The Bears have more confidence in the veteran Dalton to pivot to the next opponent-specific game plan than they did in Mitch Trubisky. But they need Dalton to be perfect for their offense to hum along at a high level.

SHARE Bears will look different in Week 2 — but will Andy Dalton?
Bears quarterback Andy Dalton is sacked by the Rams’ Aaron Donald on Sunday.

Bears quarterback Andy Dalton is sacked by the Rams’ Aaron Donald on Sunday.

Jae C. Hong/AP

Andy Dalton won’t deny that playing his former team is special. But he has been through it already. After being cut by the Bengals in April 2020, Dalton started for the Cowboys and beat the Bengals by 23 on Dec. 13 in Cincinnati.

“Luckily, I kind of got that out of the way last year,” the Bears quarterback said. “And now I’m just focused on doing what we can to win the game.”

Asked whether he had no extra motivation to play his old team again Sunday, the Bears quarterback smiled Wednesday.

“Well,” he said, “I wouldn’t say that.”

The Bears won’t dink-and-dunk as much Sunday against the Bengals, who play press coverage with one high safety and figure to dare them to go deep, as they did in the season opener against the Rams.

They’ll look different in Week 2 than they did in Week 1. The question is: will Dalton?

The Bears have more confidence in the veteran Dalton to pivot to the next opponent-specific game plan than they did in Mitch Trubisky. But they need Dalton to be perfect for their offense to hum along at a high level. And he wasn’t Sunday, particularly on fourth downs.

“I thought we moved the ball really well,” Dalton said. “When you look at what we were able to do, we had longer drives. Going back to that defense, that’s what they make you do. . . . We went for it on fourth down, Weren’t able to get it.

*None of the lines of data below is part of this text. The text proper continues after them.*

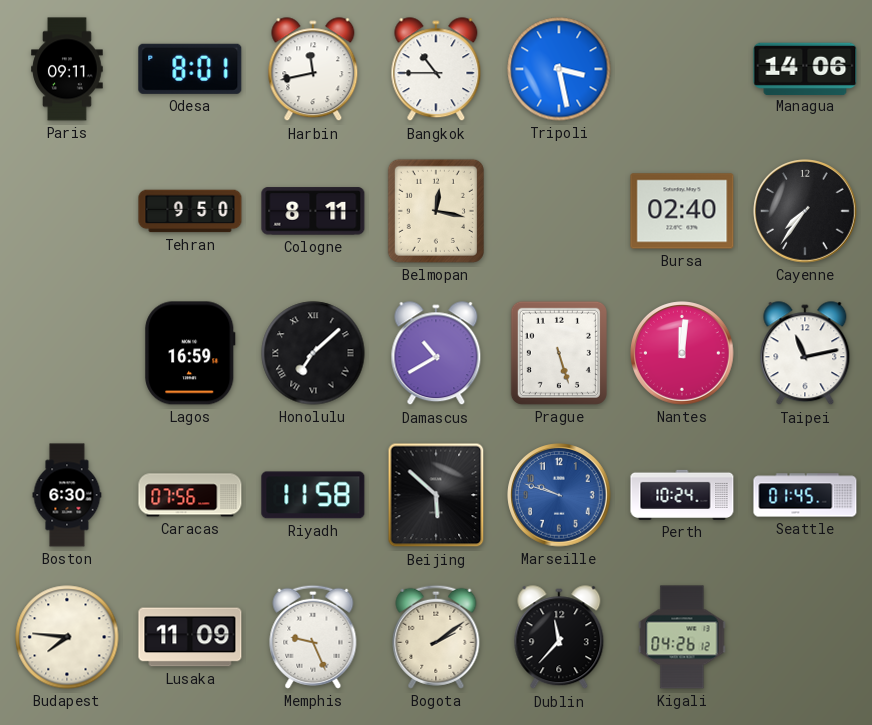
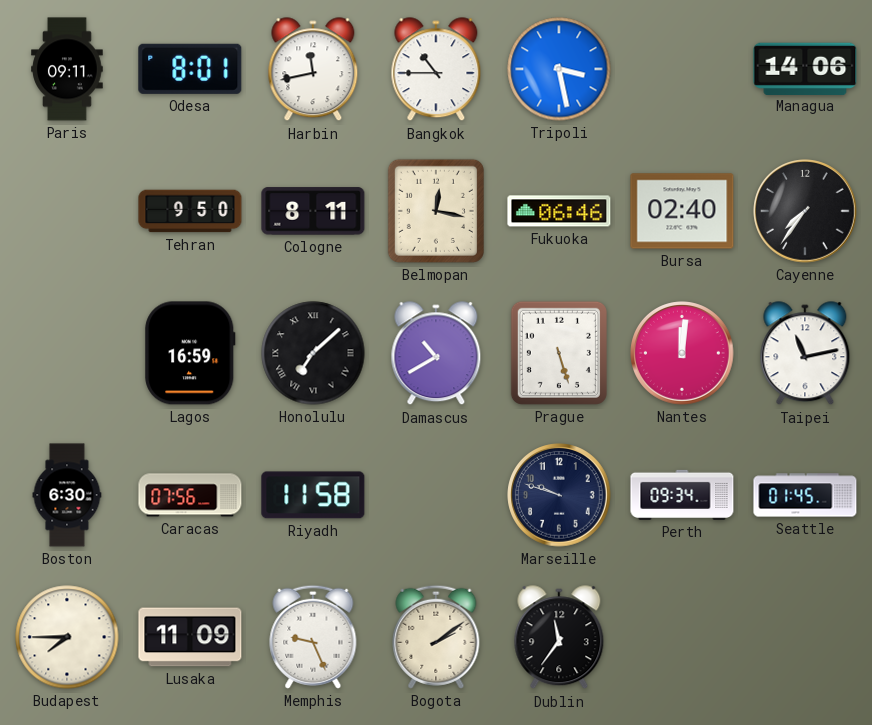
Fukuoka: none -> 06:46
Beijing: 5:52 -> none
Marseille dial: blue -> navy
Perth: 10:24 -> 09:34
Budapest: 7:46 -> 7:45
Dublin: 11:37 -> 11:36
Kigali: 04:26 -> none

“We make one or two of those, and maybe that game is a little bit different.”

The Bears moved the ball — albeit terribly slowly — Sunday. That was part of the game plan against the Rams — to try to gain yards after the catch, not air yards. By that very narrow definition, they succeeded: the Bears held the ball for 11 minutes longer than the Rams did and punted only once. They didn’t go three-and-out a single time. Every drive but their last one ended up in Rams territory.

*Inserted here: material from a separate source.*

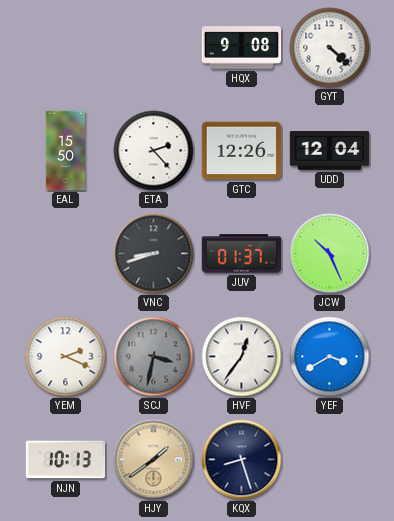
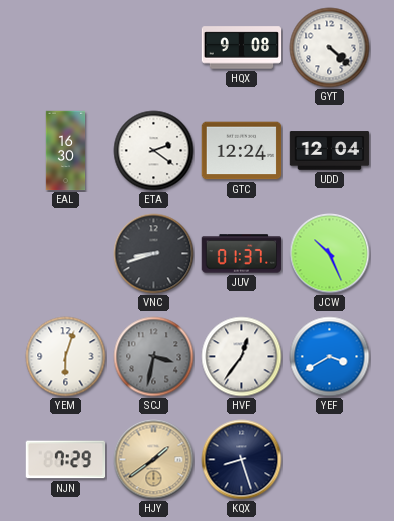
EAL: 15:50 -> 16:30
ETA: 2:23 -> 2:21
GTC: 12:26 -> 12:24
YEM: 2:19 -> 6:03
NJN: 10:13 -> 7:29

The Bears converted on 5 of 11 third downs, which receiver Allen Robinson called “the No. 1 encouraging thing.” David Montgomery ran for 108 yards, the second-most of any running back in Week 1.

In the broader sense, though, it doesn’t matter. The Bears scored only 14 points. They averaged 4.71 yards per play, which would have been their fifth-worst effort of 2020.

“It only counts if you score enough points,” offensive coordinator Bill Lazor said. “And we didn’t. We obviously break down every area, and there were some positives that came out of it. But big picture, that’s not enough to win an NFL game.”

Dalton pointed to fourth downs.

Halfway through the first quarter, he took the shotgun snap on fourth-and-four in and looked right. With Rams linebacker Troy Reeder blitzing over left guard, tight end Cole Kmet was open, crossing right to left. Dalton, though, threw to Allen Robinson on a hot route. The pass was slightly behind him, hit Robinson in both hands and fell incomplete.

On the next fourth-and-four of the quarter, David Montgomery motioned to Dalton’s right as the ball was snapped. Dalton made his first read — to a covered Robinson on a slant — and then looked right. When he decided to check it down to Montgomery, he was hit as he threw, fumbling the ball.

“I had a contested play on the first one and we weren’t able to convert,” Dalton said. “The second one, if I would’ve had just a half-second longer and I don’t get hit from behind, David Montgomery is wide open. There’s another conversion.

“There’s like little things we can go back and look at and say, ‘Hey, if we can do this just a little bit better, these conversions,’ then . . . it can change the course and the outcome of the game.”